TEXTAUSSCHNITT —
┏━━
14. Juni 2026
Warum fachliche Sicherheit irgendwann nicht mehr reicht
Es gibt einen Punkt in vielen Führungslaufbahnen, an dem sich etwas verschiebt – oft unbemerkt. Man ist in eine Rolle hineingewachsen, weil man fachlich gut war. Man kennt die Sachverhalte, trifft sichere Entscheidungen, hat sich Respekt erarbeitet. Und dann wird die Verantwortung größer als die Routinen, mit denen man hineingewachsen ist.
Die Entscheidungen, die jetzt anstehen, lassen sich nicht mehr allein fachlich lösen. Sie betreffen Prioritäten unter knappen Ressourcen. Sie betreffen die Frage, wofür man als Führungskraft eigentlich steht – und welche Entscheidungen daraus folgen. Sie sind politisch, strukturell, manchmal unbequem. Und sie haben selten eine fachlich „richtige“ Antwort, an der man sich festhalten könnte.
┗━━
ZU LÖSENDE AUFGABEN —
#1 Beantworten Sie anhand des Textes über fachliche Sicherheit in der Führung diese Fragen:
(a) Weshalb ist man laut Text in die Rolle hineingewachsen?
(b) Unter welcher Bedingung müssen laut Text Prioritäten gesetzt werden?
(c) Mit welchen drei Eigenschaften beschreibt der Text die anstehenden Entscheidungen?
#2 Schreiben Sie aus dem Text über fachliche Sicherheit in der Führung den Abschnitt wortgetreu ab, der mit den Worten „14. Juni 2026“ beginnt und mit „man hineingewachsen ist.“ endet.

AUSZÜGE AUS DATENSÄTZEN —
┏━━
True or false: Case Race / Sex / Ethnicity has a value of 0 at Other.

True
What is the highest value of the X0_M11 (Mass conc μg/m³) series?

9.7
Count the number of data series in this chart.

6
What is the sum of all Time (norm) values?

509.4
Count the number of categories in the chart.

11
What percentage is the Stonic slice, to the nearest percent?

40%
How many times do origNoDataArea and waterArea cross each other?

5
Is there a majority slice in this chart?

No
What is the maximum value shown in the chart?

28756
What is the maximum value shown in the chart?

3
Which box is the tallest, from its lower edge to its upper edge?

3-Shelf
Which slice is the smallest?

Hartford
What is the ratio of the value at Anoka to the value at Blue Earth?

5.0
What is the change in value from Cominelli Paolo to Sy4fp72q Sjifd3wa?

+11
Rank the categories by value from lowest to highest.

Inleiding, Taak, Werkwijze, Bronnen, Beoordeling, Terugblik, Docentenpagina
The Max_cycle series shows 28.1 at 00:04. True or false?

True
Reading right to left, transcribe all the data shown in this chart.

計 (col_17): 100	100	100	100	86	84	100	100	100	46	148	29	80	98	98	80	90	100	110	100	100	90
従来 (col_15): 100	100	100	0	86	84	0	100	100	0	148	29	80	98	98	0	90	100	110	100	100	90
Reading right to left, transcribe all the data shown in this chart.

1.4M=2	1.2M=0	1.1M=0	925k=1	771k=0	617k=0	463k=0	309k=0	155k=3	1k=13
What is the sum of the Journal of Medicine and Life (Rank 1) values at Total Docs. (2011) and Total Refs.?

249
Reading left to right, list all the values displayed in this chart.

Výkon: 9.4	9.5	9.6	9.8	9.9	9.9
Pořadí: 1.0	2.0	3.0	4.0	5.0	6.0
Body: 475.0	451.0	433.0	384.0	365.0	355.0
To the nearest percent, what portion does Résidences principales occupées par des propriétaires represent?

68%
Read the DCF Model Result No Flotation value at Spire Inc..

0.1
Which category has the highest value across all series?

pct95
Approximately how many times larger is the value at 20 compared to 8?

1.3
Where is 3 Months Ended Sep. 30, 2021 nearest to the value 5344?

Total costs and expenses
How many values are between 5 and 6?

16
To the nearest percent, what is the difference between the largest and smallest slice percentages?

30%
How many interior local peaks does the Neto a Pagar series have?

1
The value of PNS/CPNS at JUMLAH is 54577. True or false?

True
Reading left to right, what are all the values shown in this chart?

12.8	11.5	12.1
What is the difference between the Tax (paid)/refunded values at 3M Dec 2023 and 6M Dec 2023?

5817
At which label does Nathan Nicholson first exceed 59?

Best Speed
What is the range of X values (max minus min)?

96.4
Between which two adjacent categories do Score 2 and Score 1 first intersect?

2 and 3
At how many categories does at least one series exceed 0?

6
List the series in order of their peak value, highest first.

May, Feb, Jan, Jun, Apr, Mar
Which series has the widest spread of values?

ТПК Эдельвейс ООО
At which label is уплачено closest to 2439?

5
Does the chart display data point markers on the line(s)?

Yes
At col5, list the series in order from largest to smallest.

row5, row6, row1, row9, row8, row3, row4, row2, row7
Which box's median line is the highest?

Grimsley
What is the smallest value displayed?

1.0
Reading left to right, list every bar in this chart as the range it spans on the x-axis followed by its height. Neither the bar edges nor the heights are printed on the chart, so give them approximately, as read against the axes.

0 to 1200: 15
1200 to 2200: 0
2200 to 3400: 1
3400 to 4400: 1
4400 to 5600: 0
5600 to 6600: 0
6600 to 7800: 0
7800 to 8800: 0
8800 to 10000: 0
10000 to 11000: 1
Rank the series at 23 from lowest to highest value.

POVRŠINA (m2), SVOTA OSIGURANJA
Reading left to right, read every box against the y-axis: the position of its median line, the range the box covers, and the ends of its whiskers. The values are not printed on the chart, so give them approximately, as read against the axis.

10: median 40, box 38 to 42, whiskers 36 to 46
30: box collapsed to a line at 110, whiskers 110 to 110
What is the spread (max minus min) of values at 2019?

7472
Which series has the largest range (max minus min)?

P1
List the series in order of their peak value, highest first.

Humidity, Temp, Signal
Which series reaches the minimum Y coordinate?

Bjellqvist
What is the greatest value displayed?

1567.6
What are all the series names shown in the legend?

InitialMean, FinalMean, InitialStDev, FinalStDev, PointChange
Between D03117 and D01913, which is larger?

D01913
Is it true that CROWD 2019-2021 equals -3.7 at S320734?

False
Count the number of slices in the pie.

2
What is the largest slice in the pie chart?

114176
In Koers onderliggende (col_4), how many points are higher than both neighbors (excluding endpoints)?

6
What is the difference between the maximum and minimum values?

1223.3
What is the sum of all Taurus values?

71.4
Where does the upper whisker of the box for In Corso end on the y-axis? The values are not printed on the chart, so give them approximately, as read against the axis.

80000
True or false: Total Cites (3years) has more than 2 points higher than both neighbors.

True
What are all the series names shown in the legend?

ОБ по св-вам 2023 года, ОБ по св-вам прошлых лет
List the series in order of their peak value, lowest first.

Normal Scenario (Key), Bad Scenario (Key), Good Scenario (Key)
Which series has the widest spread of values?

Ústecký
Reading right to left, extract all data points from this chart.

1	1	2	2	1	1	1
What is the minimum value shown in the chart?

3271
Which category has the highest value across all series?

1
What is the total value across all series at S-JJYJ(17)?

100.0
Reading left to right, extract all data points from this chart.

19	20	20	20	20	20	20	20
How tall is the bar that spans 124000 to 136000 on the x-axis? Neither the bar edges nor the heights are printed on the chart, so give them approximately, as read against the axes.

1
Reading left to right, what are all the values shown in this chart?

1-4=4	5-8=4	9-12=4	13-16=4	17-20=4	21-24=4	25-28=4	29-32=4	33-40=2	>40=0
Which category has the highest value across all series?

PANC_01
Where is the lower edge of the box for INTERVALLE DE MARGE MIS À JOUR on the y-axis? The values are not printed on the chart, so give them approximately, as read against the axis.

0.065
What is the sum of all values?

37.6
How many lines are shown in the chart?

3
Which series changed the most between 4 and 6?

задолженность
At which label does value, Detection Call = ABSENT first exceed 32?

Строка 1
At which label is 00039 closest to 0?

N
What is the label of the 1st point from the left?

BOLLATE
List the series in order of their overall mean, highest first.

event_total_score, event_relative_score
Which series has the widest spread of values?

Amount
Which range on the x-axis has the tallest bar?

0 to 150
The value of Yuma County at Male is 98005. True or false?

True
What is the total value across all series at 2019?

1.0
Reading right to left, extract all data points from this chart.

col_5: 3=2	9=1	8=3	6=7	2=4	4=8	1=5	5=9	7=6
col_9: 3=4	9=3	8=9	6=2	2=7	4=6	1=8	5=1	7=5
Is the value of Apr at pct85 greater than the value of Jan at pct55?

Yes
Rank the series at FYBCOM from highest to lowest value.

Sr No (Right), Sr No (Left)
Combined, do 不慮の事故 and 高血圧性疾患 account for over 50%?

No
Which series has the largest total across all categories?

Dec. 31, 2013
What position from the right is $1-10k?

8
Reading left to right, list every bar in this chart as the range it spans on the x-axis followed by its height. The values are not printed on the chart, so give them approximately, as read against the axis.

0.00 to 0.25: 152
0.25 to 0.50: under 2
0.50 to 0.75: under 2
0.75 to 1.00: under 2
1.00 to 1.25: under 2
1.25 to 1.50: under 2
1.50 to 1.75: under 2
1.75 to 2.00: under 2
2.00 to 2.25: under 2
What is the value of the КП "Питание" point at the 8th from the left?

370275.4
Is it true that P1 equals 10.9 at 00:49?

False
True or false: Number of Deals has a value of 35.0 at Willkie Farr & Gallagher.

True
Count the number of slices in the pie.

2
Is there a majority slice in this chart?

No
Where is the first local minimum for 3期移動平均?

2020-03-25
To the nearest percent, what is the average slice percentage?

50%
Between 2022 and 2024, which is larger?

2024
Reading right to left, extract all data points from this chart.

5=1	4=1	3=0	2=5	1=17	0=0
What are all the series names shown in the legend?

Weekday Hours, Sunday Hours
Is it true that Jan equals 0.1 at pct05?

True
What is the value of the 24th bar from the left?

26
┗━━
SCHRIFTLICHE ANTWORTEN —
#1
(a) Weil man fachlich gut war.
(b) Unter knappen Ressourcen.
(c) Politisch, strukturell, manchmal unbequem.

#2
14. Juni 2026
Warum fachliche Sicherheit irgendwann nicht mehr reicht
Es gibt einen Punkt in vielen Führungslaufbahnen, an dem sich etwas verschiebt – oft unbemerkt. Man ist in eine Rolle hineingewachsen, weil man fachlich gut war. Man kennt die Sachverhalte, trifft sichere Entscheidungen, hat sich Respekt erarbeitet. Und dann wird die Verantwortung größer als die Routinen, mit denen man hineingewachsen ist.